Five-year price control exemption for new medicines to give rare disease patients access to orphan drugs
The Central government has amended the Drugs Price Control Order (DPCO) to exempt innovative medications developed by foreign companies from price control for five years. The move is expected to be a boon for many rare disease patients in India as it would give them access to novel drugs that are currently only available abroad.
As per a notification issued by the Ministry of Chemicals and Fertilisers, producers of new drugs patented under the Indian Patent Act of 1970 are exempted from price regulation for a period of five years from the date of commencement of its commercial marketing by the manufacturer in the country.
DPCO sets the rules for regulating the prices of medicines through a National List of Essential Medicines, known as Schedule-I.

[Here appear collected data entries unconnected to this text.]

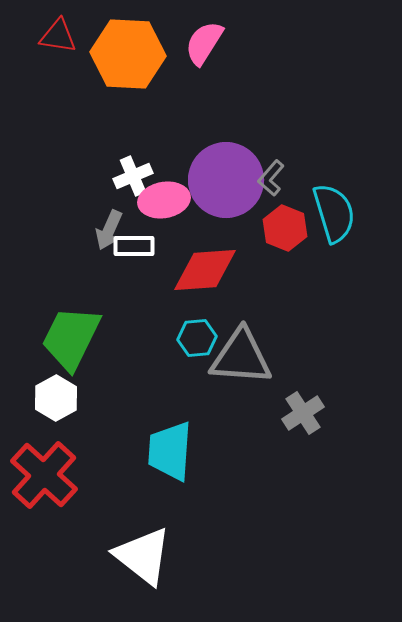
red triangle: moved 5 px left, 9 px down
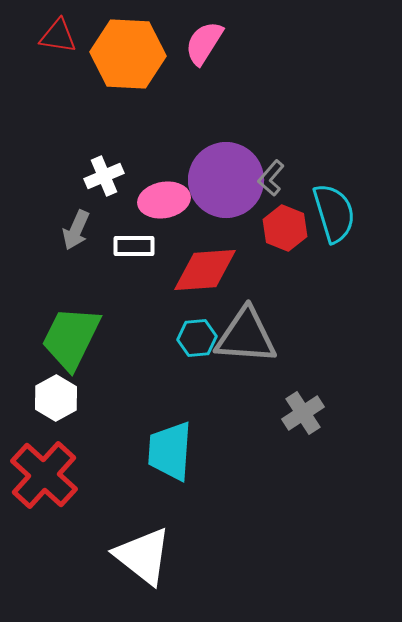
white cross: moved 29 px left
gray arrow: moved 33 px left
gray triangle: moved 5 px right, 21 px up
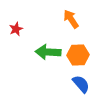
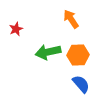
green arrow: rotated 15 degrees counterclockwise
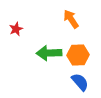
green arrow: moved 1 px right, 1 px down; rotated 10 degrees clockwise
blue semicircle: moved 1 px left, 2 px up
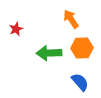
orange hexagon: moved 4 px right, 7 px up
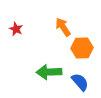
orange arrow: moved 8 px left, 8 px down
red star: rotated 24 degrees counterclockwise
green arrow: moved 19 px down
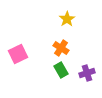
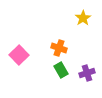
yellow star: moved 16 px right, 1 px up
orange cross: moved 2 px left; rotated 14 degrees counterclockwise
pink square: moved 1 px right, 1 px down; rotated 18 degrees counterclockwise
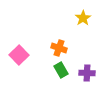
purple cross: rotated 21 degrees clockwise
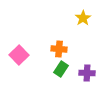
orange cross: moved 1 px down; rotated 14 degrees counterclockwise
green rectangle: moved 1 px up; rotated 63 degrees clockwise
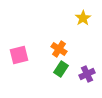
orange cross: rotated 28 degrees clockwise
pink square: rotated 30 degrees clockwise
purple cross: moved 1 px down; rotated 28 degrees counterclockwise
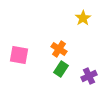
pink square: rotated 24 degrees clockwise
purple cross: moved 2 px right, 2 px down
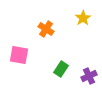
orange cross: moved 13 px left, 20 px up
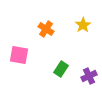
yellow star: moved 7 px down
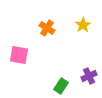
orange cross: moved 1 px right, 1 px up
green rectangle: moved 17 px down
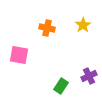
orange cross: rotated 21 degrees counterclockwise
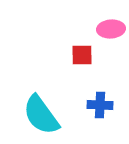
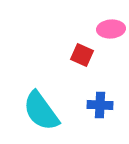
red square: rotated 25 degrees clockwise
cyan semicircle: moved 4 px up
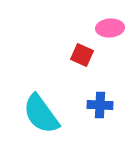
pink ellipse: moved 1 px left, 1 px up
cyan semicircle: moved 3 px down
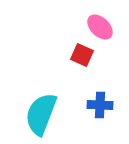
pink ellipse: moved 10 px left, 1 px up; rotated 48 degrees clockwise
cyan semicircle: rotated 57 degrees clockwise
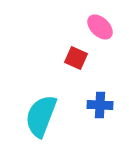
red square: moved 6 px left, 3 px down
cyan semicircle: moved 2 px down
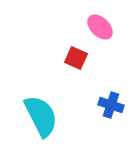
blue cross: moved 11 px right; rotated 15 degrees clockwise
cyan semicircle: rotated 132 degrees clockwise
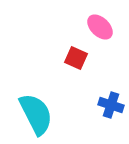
cyan semicircle: moved 5 px left, 2 px up
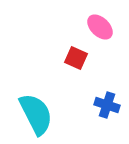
blue cross: moved 4 px left
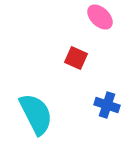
pink ellipse: moved 10 px up
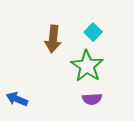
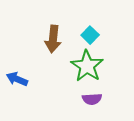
cyan square: moved 3 px left, 3 px down
blue arrow: moved 20 px up
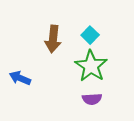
green star: moved 4 px right
blue arrow: moved 3 px right, 1 px up
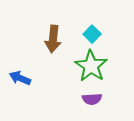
cyan square: moved 2 px right, 1 px up
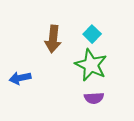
green star: moved 1 px up; rotated 8 degrees counterclockwise
blue arrow: rotated 35 degrees counterclockwise
purple semicircle: moved 2 px right, 1 px up
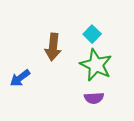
brown arrow: moved 8 px down
green star: moved 5 px right
blue arrow: rotated 25 degrees counterclockwise
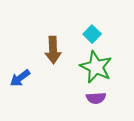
brown arrow: moved 3 px down; rotated 8 degrees counterclockwise
green star: moved 2 px down
purple semicircle: moved 2 px right
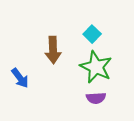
blue arrow: rotated 90 degrees counterclockwise
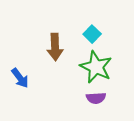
brown arrow: moved 2 px right, 3 px up
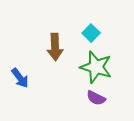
cyan square: moved 1 px left, 1 px up
green star: rotated 8 degrees counterclockwise
purple semicircle: rotated 30 degrees clockwise
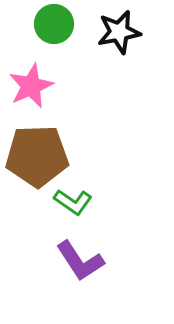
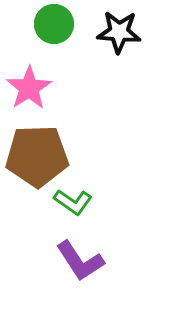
black star: rotated 15 degrees clockwise
pink star: moved 2 px left, 2 px down; rotated 9 degrees counterclockwise
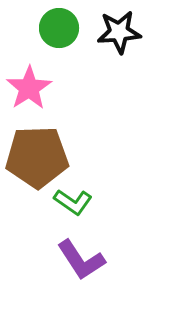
green circle: moved 5 px right, 4 px down
black star: rotated 9 degrees counterclockwise
brown pentagon: moved 1 px down
purple L-shape: moved 1 px right, 1 px up
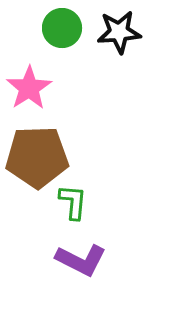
green circle: moved 3 px right
green L-shape: rotated 120 degrees counterclockwise
purple L-shape: rotated 30 degrees counterclockwise
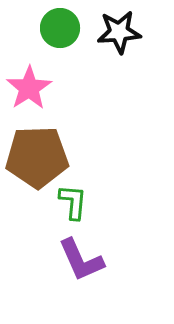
green circle: moved 2 px left
purple L-shape: rotated 39 degrees clockwise
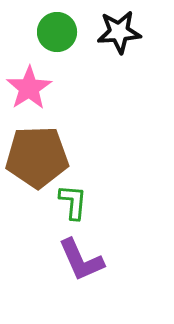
green circle: moved 3 px left, 4 px down
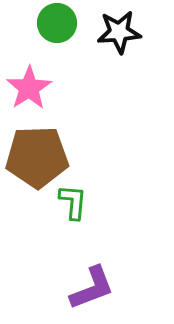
green circle: moved 9 px up
purple L-shape: moved 11 px right, 28 px down; rotated 87 degrees counterclockwise
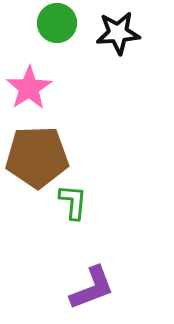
black star: moved 1 px left, 1 px down
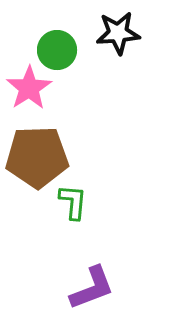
green circle: moved 27 px down
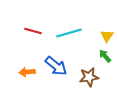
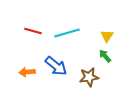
cyan line: moved 2 px left
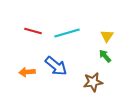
brown star: moved 4 px right, 5 px down
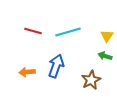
cyan line: moved 1 px right, 1 px up
green arrow: rotated 32 degrees counterclockwise
blue arrow: rotated 110 degrees counterclockwise
brown star: moved 2 px left, 2 px up; rotated 18 degrees counterclockwise
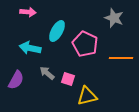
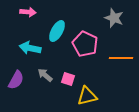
gray arrow: moved 2 px left, 2 px down
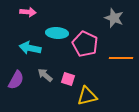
cyan ellipse: moved 2 px down; rotated 65 degrees clockwise
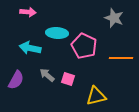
pink pentagon: moved 1 px left, 2 px down
gray arrow: moved 2 px right
yellow triangle: moved 9 px right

Orphan drugs are medications intended for diagnosis, prevention or treatment of life-threatening or debilitating rare diseases. As the number of people suffering from such diseases is very small, the pharmaceutical companies don’t find it feasible to develop and sell drugs for them. However, data released by the US Food and Drug Administration shows that 9 of the 22 new medications approved in 2016, or 41 percent, are orphan drugs to treat rare diseases.
It may be noted that the Indian government has been reviewing a Niti Aayog proposal to amend ‘Para 32’ of the DPCO to add orphan drugs, unbranded generic drugs and any other drugs decided by the proposed Standing Committee on Affordable Medicines and Health Products. Para 32 gives the power to the National Pharmaceutical Pricing Authority to exempt certain class of drugs from price regulations.
The World Health Organisation defines rare disease as an often debilitating lifelong condition or disorder with a prevalence of one or less per 1,000 population. But different countries have their own definitions depending on their specific requirements. India, as of now, doesn’t have a standard definition but experts consider disorders that affect less than one in 2,500 people as rare diseases here. It is estimated that one in 20 Indians is affected by one of the 7,000 diseases listed as rare diseases.